== RECORDS PROVIDED

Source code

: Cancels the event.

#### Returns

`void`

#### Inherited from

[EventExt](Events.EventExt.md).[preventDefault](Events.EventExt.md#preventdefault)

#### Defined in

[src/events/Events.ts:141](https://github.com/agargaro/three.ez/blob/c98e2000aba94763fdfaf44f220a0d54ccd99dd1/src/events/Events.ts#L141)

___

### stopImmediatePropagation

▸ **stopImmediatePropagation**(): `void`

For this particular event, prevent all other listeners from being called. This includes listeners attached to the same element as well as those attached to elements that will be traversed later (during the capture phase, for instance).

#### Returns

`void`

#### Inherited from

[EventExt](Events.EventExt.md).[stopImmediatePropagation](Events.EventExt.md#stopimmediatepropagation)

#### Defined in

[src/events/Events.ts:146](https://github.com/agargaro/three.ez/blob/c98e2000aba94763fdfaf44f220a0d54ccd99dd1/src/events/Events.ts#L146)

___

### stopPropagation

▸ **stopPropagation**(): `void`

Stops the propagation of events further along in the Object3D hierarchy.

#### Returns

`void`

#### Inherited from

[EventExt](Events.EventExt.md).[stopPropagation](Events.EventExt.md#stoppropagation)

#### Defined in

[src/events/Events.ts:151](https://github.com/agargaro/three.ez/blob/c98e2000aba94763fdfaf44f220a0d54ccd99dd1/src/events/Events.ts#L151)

====

TASK: How many lines of the listing above include the word "github"? State the number and nothing else.

OUTPUT OF THE EXERCISE: 3